OS grid reference:- SE 135 375
Saltaire, a World Heritage Site, is a Victorian model village by the River Aire and the Leeds and Liverpool Canal in Bradford.
Saltaire was constructed in 1851 by Sir Titus Salt, a leading industrialist in the Yorkshire woollen industry and designed by the architects Henry Lockwood and Richard Mawson.
The village's name is a combination of the founder's surname and the River Aire. Salt moved his business from Bradford to the site near Shipley to arrange his workers and to site his large textile mill by the Leeds and Liverpool Canal and the railway.
UNESCO designated the vilage a World Heritage Site by UNESCO in December 2001. The village has survived remarkably complete, Salt's Mill closed in February 1996, the building now houses a David Hockney gallery and a selection of shops, restaurants and cafes.

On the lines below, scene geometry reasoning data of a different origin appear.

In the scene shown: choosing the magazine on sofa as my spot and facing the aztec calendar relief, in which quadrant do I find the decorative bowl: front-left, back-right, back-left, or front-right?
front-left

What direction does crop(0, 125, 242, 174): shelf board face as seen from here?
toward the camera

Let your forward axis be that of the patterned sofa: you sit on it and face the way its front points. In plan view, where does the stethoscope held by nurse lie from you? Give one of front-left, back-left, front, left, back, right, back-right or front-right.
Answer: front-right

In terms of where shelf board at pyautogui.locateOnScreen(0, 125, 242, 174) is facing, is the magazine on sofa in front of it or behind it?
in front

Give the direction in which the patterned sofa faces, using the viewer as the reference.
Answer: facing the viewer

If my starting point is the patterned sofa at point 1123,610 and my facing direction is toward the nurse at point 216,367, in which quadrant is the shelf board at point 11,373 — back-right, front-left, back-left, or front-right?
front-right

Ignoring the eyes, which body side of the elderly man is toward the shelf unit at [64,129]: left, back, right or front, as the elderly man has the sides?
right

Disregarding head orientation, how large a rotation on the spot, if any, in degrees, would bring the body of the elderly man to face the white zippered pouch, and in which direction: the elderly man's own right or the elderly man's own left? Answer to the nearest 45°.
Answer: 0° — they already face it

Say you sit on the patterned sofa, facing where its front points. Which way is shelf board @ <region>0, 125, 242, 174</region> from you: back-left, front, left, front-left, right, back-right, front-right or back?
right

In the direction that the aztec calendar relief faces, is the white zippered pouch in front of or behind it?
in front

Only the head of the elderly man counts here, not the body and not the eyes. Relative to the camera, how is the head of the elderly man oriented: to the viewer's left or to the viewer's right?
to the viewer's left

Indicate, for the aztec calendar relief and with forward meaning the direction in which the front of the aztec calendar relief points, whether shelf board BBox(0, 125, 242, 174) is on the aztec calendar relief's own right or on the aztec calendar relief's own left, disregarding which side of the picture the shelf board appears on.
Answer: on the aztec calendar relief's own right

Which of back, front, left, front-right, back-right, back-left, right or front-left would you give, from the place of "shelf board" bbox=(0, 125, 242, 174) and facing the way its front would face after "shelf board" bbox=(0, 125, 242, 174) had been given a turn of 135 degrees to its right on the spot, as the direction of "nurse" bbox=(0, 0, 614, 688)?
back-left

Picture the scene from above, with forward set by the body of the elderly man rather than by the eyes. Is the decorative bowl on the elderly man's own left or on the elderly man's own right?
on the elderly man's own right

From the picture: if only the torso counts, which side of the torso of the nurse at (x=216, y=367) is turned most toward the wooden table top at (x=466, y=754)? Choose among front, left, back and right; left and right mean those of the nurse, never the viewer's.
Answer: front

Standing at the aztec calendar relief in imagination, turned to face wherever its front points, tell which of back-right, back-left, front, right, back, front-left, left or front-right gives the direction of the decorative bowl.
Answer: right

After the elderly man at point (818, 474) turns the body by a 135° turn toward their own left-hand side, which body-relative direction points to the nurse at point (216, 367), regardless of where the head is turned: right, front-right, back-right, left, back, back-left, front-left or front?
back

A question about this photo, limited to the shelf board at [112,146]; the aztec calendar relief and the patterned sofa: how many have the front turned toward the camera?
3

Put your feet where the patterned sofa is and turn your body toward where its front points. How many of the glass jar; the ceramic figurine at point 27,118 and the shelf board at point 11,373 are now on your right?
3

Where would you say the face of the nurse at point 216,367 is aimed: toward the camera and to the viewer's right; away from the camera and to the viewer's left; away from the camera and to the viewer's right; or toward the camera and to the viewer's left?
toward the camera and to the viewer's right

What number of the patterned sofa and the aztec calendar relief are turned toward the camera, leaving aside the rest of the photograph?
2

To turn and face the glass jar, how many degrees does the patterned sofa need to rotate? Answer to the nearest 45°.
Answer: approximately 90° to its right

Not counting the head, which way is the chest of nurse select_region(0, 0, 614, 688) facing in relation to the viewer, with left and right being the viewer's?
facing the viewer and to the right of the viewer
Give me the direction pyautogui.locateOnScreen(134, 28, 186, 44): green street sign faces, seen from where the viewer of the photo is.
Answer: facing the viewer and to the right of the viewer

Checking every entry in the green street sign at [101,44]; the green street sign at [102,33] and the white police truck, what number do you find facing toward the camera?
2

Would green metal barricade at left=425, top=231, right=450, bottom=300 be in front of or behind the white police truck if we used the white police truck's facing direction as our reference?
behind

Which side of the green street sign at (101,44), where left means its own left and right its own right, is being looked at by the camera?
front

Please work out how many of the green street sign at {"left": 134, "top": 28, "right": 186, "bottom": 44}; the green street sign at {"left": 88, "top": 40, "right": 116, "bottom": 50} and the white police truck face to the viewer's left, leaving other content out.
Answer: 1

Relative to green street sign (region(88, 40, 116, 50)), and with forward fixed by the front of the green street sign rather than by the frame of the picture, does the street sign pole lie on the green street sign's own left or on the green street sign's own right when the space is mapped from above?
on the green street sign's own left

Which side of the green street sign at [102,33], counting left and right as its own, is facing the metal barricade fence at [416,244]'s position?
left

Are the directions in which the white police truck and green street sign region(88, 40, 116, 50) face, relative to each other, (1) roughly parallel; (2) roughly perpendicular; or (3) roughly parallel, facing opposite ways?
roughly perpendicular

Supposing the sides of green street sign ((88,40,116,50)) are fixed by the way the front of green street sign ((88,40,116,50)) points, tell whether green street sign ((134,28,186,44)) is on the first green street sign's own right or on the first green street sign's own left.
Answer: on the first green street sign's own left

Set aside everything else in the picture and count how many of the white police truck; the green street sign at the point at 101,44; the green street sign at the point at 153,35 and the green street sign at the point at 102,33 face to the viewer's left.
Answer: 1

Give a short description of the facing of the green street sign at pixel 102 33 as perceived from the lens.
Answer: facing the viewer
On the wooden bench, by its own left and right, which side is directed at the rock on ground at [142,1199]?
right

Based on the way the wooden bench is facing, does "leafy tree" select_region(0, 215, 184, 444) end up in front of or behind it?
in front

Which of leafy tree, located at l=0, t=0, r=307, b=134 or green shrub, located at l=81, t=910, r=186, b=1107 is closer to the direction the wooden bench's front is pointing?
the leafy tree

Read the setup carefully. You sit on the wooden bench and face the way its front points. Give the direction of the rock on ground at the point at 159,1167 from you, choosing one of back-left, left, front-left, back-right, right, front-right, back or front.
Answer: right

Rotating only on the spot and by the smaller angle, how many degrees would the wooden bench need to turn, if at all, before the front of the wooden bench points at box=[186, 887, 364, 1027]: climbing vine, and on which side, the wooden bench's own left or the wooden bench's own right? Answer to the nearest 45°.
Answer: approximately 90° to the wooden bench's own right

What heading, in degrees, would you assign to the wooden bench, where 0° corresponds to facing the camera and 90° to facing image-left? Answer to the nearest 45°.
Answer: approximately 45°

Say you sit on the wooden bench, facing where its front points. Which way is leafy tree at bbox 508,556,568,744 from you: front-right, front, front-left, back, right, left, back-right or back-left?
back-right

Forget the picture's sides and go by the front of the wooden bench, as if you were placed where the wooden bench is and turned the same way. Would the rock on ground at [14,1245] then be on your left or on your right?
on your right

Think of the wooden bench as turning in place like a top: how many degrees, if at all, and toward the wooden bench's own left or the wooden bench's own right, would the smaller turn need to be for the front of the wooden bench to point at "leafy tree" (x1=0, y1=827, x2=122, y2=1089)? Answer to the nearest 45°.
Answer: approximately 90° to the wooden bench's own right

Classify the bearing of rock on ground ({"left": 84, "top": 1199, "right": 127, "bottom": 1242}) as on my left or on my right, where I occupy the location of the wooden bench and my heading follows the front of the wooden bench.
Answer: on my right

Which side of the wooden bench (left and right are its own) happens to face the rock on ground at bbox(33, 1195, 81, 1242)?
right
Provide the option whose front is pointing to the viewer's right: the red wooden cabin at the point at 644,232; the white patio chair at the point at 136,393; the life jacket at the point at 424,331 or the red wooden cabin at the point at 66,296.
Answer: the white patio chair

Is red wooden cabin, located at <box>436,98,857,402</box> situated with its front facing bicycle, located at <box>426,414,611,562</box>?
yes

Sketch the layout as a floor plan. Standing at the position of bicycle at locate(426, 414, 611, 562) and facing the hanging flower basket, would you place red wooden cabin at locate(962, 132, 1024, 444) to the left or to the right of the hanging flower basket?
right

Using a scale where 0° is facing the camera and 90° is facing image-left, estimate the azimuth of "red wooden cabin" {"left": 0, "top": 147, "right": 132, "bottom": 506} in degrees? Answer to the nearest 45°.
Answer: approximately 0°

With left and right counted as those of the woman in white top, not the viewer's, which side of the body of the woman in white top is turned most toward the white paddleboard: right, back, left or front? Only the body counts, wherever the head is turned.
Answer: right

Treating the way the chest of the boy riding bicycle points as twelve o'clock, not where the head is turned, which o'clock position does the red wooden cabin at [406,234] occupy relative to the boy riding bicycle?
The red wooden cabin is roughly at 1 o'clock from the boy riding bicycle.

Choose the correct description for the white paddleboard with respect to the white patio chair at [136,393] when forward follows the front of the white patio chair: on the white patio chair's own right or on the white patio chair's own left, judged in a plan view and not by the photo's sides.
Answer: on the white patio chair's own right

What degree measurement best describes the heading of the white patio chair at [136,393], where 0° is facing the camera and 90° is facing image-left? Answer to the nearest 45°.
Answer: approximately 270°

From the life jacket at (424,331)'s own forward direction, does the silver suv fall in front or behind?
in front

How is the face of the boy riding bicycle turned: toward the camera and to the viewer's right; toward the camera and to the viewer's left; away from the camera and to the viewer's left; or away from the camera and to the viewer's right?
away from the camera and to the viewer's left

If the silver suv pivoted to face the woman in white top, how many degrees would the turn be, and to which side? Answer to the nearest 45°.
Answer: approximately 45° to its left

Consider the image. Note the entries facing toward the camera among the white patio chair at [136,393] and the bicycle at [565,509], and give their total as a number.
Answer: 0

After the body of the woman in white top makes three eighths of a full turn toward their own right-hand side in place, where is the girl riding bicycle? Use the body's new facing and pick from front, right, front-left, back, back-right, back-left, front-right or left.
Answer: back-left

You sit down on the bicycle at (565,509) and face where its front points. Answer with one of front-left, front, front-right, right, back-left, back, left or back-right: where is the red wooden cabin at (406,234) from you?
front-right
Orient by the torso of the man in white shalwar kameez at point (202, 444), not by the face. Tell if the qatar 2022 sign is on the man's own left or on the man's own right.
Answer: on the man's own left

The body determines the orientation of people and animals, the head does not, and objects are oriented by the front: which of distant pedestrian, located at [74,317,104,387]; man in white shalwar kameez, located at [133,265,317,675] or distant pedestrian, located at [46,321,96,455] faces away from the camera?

Another noteable building in the village is the United Reformed Church, a Grade I listed building, known as 'a Cathedral of Congregationalism' which is a fine example of Victorian Italianite architecture. The nave has no aisle and on the western end has a semi-circular portico. The portico is topped by a round tower with a clock at each quarter and above that an octagonal array of Corinthian columns with a dome. The columns are decorated with Scagliola, an Italian technique implemented by Mr. Dolan of Manchester. Two ornate chandeliers of ormolu and cut glass hang from the ceiling, of such great weight that additional roof trusses were required to support them.
Victoria Hall, originally known as the Saltaire Institute, is used for meetings and concerts, and houses a Wurlitzer theatre pipe organ.